Вся гибкость, вся изворотливость, на которые он только был способен, были употреблены на то, чтобы сделать это молчание, это свидетельство непоколебимости журнальной позиции спасительным средством и для того, чтобы отстаивать журнал перед правительством, и для того, чтобы одержать победу над своими многочисленными - и не только литературными - врагами.

Едва только катастрофа грозила журналу, Сенковский тотчас же вытаскивал на свет свой отказ от полемики, - это неоспоримое достоинство "Библиотеки для чтения".

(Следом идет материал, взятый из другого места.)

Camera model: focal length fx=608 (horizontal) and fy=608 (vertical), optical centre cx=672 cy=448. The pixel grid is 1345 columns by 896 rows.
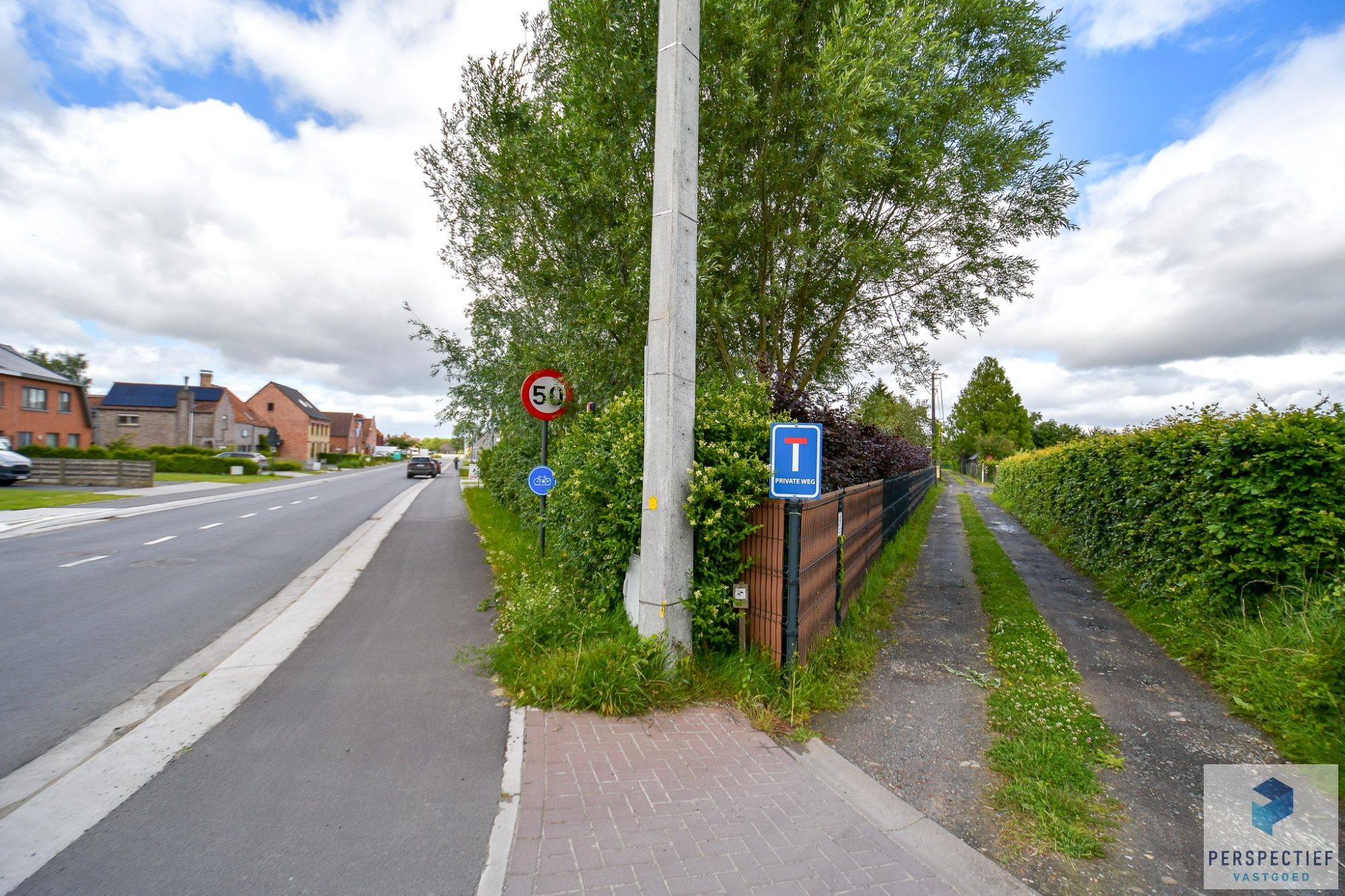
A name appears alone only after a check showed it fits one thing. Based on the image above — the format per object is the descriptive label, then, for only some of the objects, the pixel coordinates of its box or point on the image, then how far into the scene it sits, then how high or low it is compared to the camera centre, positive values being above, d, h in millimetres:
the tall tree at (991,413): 56562 +4341
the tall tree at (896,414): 11648 +1395
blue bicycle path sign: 7891 -393
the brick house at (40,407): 34031 +2013
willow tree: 7379 +3825
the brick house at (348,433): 103125 +2275
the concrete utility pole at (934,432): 49844 +2081
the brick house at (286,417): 75625 +3451
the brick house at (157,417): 55656 +2434
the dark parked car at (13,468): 22578 -1056
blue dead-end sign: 4273 -51
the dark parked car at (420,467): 46094 -1544
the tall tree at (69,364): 77312 +9931
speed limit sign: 8070 +743
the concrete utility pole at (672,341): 4520 +843
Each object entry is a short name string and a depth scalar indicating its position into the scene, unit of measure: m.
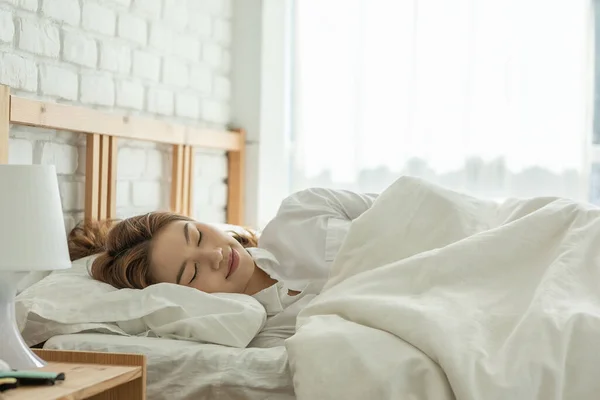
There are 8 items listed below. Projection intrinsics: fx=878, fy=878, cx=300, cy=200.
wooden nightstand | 1.27
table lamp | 1.38
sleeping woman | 1.98
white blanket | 1.39
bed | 1.58
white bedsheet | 1.56
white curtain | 2.80
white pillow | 1.74
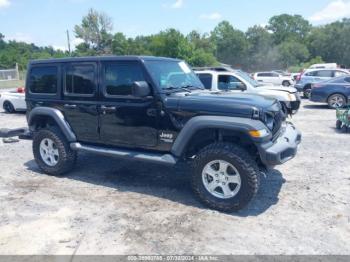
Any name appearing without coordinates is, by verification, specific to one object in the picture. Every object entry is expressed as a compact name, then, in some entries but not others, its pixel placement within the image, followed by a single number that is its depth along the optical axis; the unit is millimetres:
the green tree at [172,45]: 37369
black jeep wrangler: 4406
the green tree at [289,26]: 105525
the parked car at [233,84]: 10711
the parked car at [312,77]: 18109
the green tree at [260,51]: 77562
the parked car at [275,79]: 25852
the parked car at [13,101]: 14978
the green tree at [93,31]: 68250
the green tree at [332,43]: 70006
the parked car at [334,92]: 13992
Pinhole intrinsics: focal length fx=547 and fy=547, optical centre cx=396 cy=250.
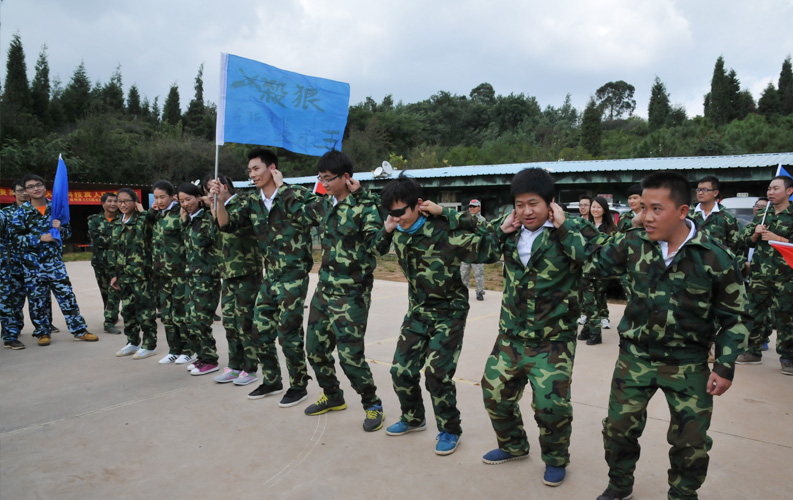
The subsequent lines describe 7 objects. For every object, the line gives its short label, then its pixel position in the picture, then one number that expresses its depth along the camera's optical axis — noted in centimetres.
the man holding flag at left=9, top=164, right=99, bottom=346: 673
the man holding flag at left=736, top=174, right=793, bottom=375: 547
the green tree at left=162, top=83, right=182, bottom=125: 5775
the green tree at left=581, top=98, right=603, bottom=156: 4194
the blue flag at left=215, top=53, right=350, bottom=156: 481
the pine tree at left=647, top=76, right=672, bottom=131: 5053
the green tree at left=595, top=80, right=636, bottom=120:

В 1845 году, когда на "Библиотеку для чтения" поступил донос о том, что она отступает от своей первоначальной программы, он написал Никитенко письмо, в котором следующим образом опровергал это предположение:

"«Библиотека для чтения», быть может, единственный из всех журналов, который в течение двенадцати лет не сделал ни малейшего изменения, ни в своем виде, ни в форме, ни в содержании: каковы были первые его книжки, таковы и все дальнейшие. «Библиотека для чтения» всегда строго держалась пределов и духа своей программы...

Никогда «Библиотека для чтения» не входила в споры с другими журналами, никогда не заводила с ними войны (полемика, как вы знаете, значит война), никогда не заводила споров с ними: в «Библиотеке для чтения» принято правилом не опровергать статьи других журналов, не упоминать даже об их существовании, разве только в таком случае, когда можно похвалить их: это правило «Библиотека для чтения» всегда гласно и всенародно проповедовала на Руси и никогда сама от него не отступала" [95].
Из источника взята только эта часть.